For the modern days, media and journalism is the main fabric for spreading symbols. In the old times, the main source of myth was the oral expression – tales, and poems, passed from generation to generation.

The Beowulf is one of them.

The epic poem came from the old times is a record of the tales, which were known by everyone. It is not a historical chronicle, but rather the book of archetypes.

The Grendel and Beowulf – two enemies, two antagonists with the deep symbolical connection between each other. Beowulf, the fearless and powerful warrior, the only one who is able to defeat the dragons and any monstrous creature. Grendel, the cursed giant, a descendant of Cain, terrifying kingdoms and feared by everyone, except Beowulf.

But why do I think that there is a connection between these characters? To understand the reason, let’s look, what is hiding between their names. One of the possible etymologies of the name Beowulf is “bee-wolf” or “bee-hunter,” which means “bear” by essence. Of course, it is not only one option. There are other theories about the name’s origins. I will not list all them, but I can say that there is one common connotation in all the etymologies. There are some savage vibes, reflecting the primal power of the Character.

On the other hand, there is Grendel, same powerful and untamed. The name Gryndel means “fierce, angry,” and possibly related to the Old English word “Grendel,” as well as Old Celtic “Grindill.” Both mean “storm, hurricane” and both reflect the nature of Grendel (Andrew, Roland). The same untamed as Beowulf’s.

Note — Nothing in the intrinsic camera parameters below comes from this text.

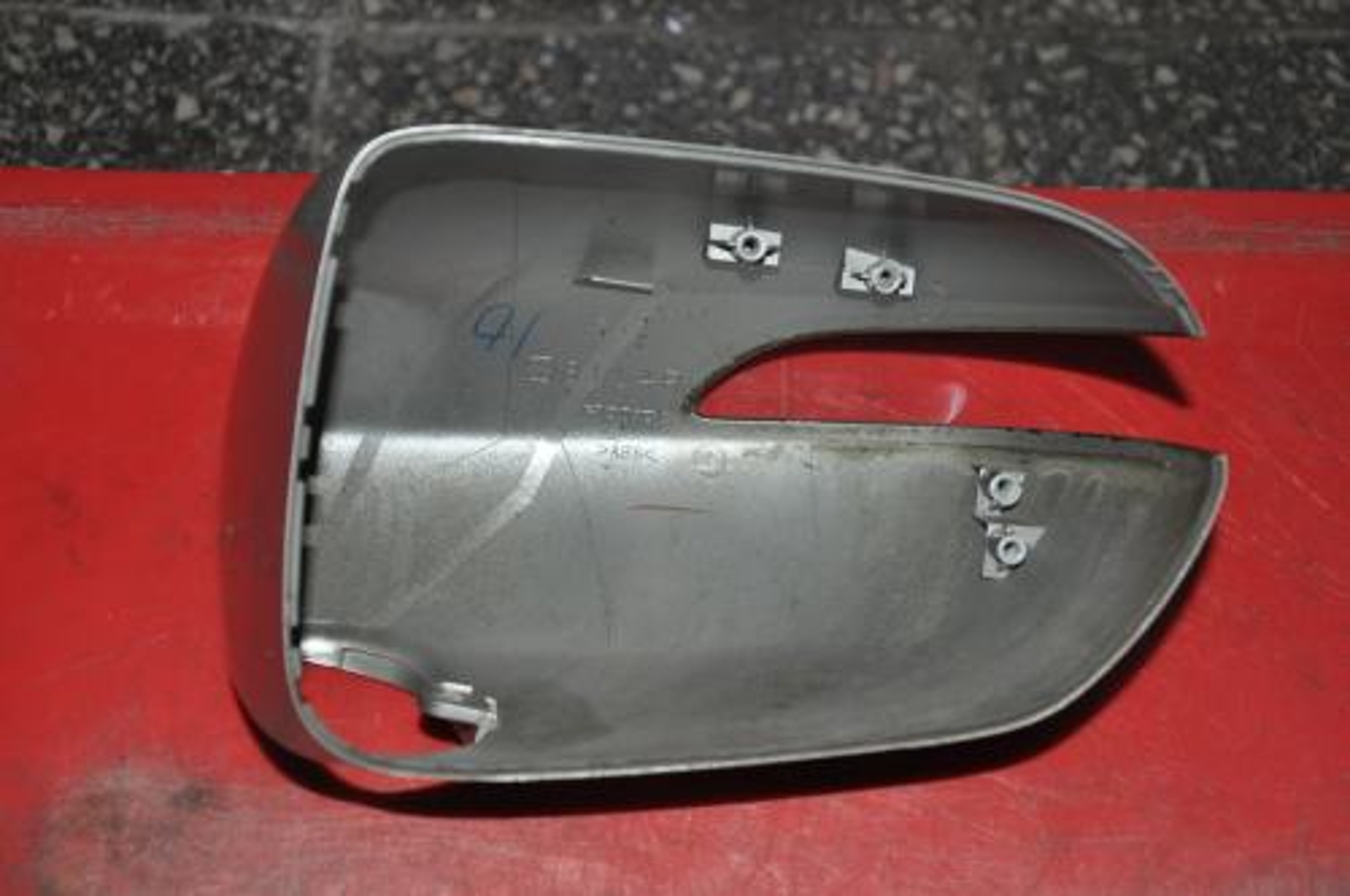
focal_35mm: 60
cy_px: 448
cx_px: 675
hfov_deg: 33.4
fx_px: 2247
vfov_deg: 22.6
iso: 800
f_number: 4.5
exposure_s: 1/60
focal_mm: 40
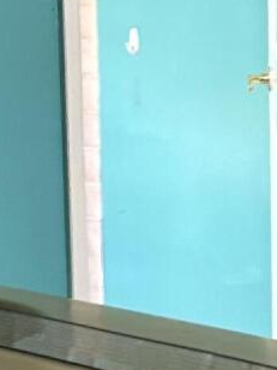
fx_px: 1803
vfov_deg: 11.7
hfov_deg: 8.8
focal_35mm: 169
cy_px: 204
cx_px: 144
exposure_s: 1/60
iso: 160
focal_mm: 5.96
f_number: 1.6
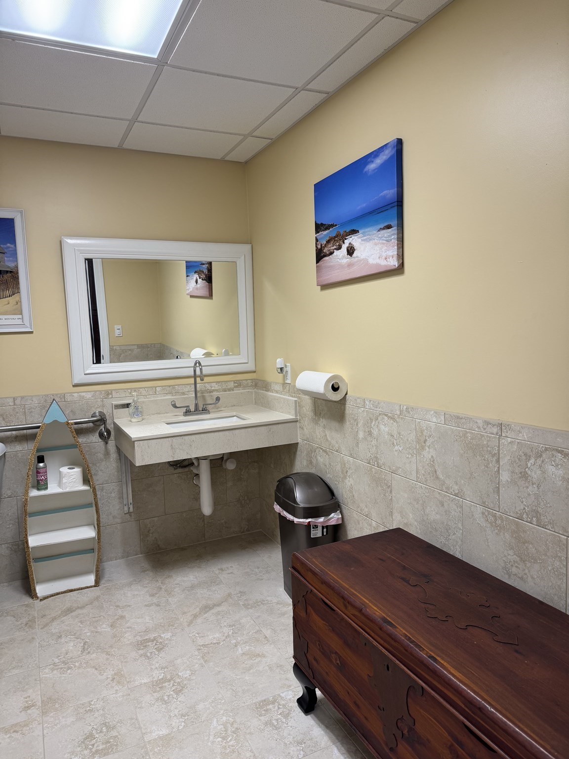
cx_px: 284
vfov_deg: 71.6
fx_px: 526
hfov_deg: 56.8
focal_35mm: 24
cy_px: 380
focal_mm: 6.76
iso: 100
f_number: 1.78
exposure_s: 1/100
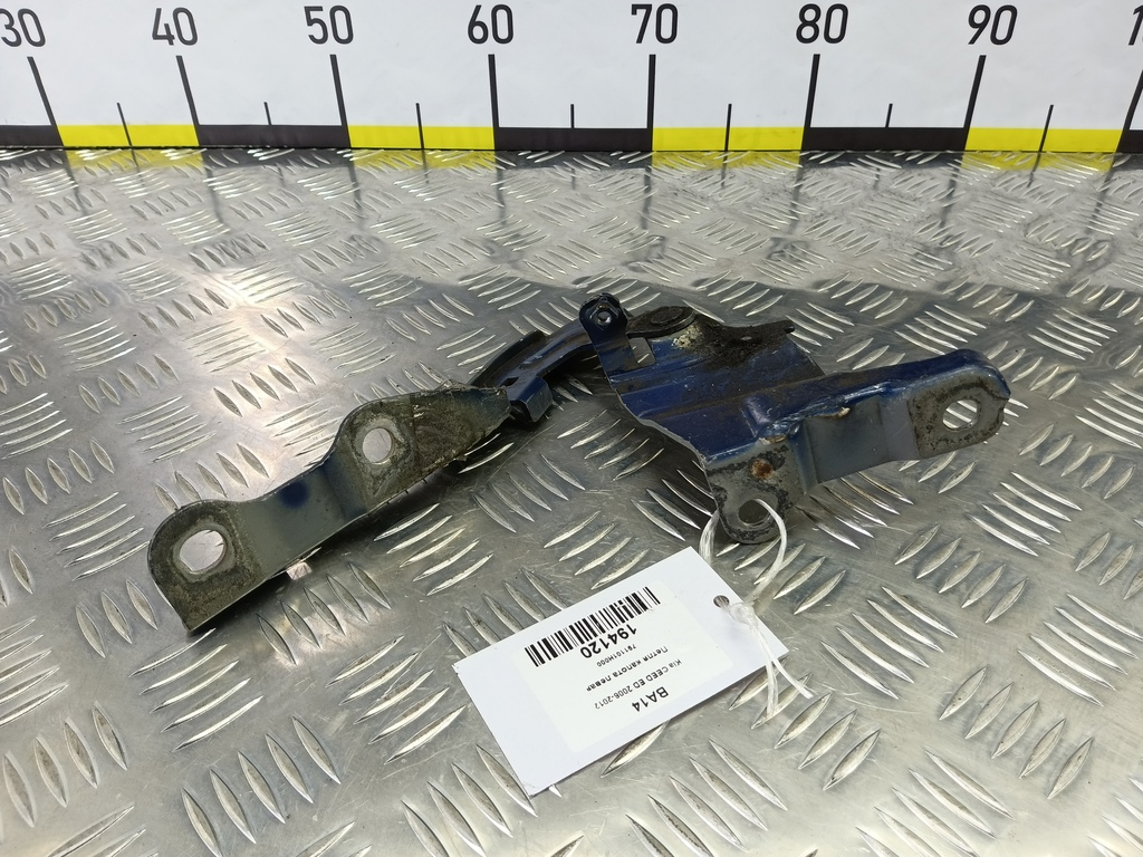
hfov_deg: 73.9
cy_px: 428
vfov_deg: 58.9
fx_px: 759
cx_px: 572
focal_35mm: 23
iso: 119
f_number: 1.6
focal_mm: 4.11
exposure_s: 1/50
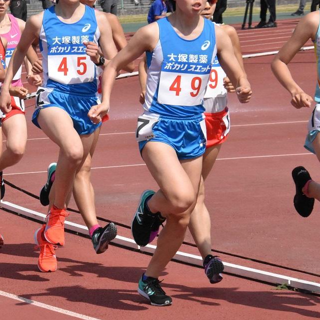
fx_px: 2623
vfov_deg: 7.0
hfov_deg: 7.0
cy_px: 128
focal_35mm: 251
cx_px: 36
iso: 4000
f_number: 16
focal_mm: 105
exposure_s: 1/3200
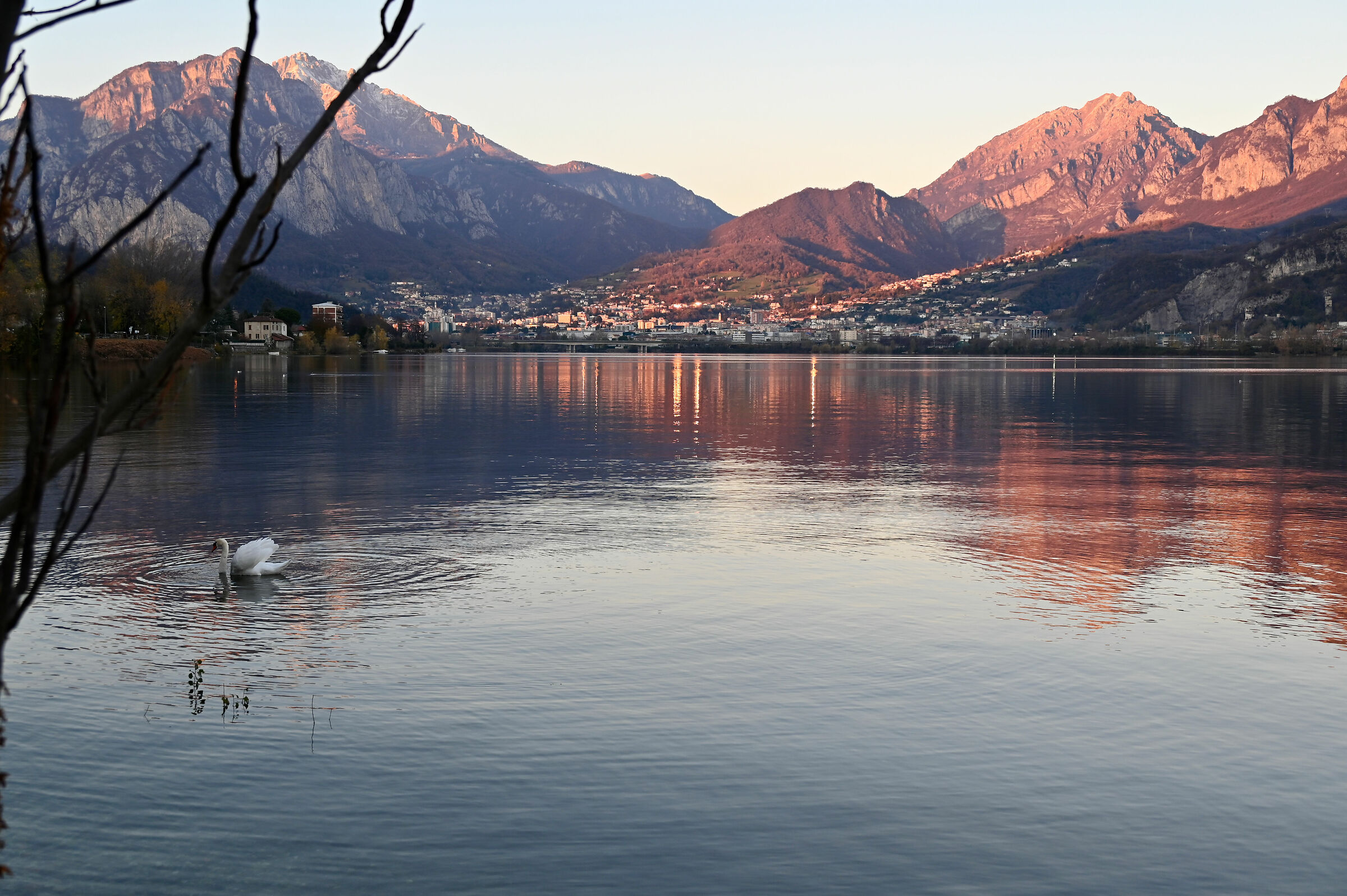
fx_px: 1533
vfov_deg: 32.6
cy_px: 448
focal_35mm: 41
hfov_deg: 47.4
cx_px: 674
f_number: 5
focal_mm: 41
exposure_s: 1/200
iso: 400
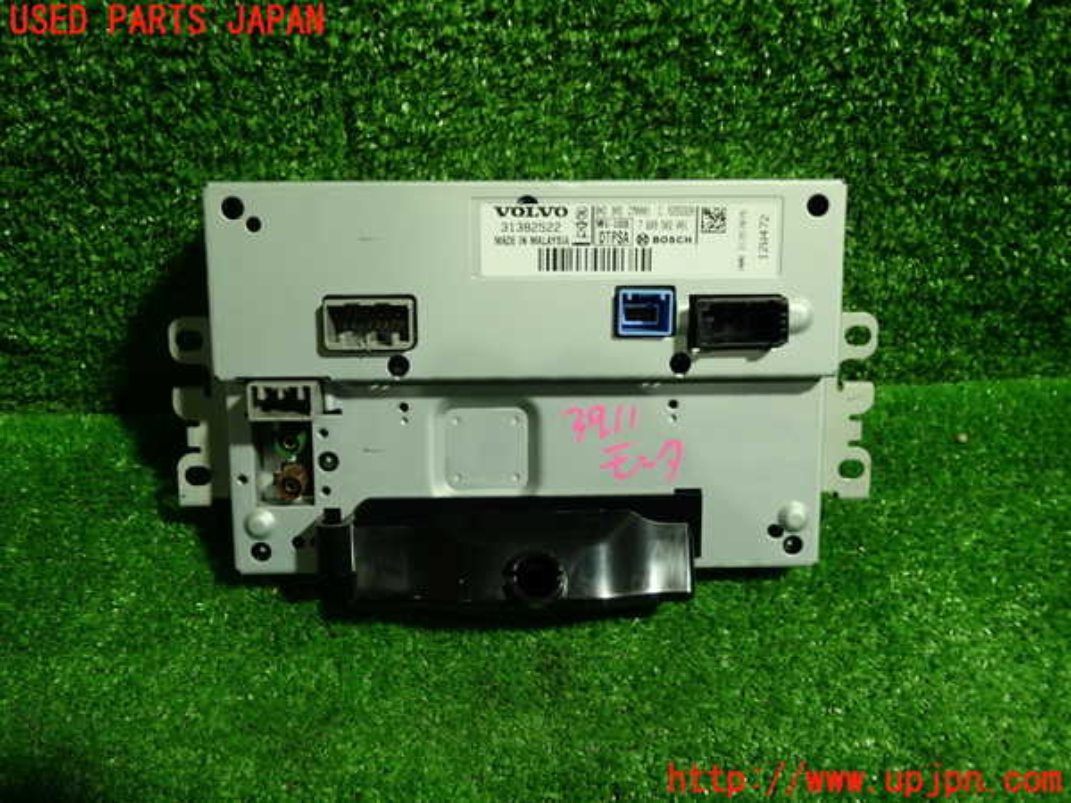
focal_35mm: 30
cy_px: 402
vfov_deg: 46.8
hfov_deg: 60.0
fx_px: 928
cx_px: 536
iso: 200
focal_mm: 5.4
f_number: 2.3
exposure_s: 1/40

Beowulf and Grendel are differently similar, like night and day, sunset and dawn. They are part of nature, and their names reflect it perfectly. Being written in the age of Christianity, the poem preserved these pagan vibes and mindset, considering everything as a part of the endless stream of natural processes.

Works Cited

Andrew, Roland. The Poems of the Pearl Manuscript. University of California Press Berkeley and Los Angeles, 1978
Barthes R. Mythologies. The Noonday Press – New York, Farrar, Straus and Giroux, 1972.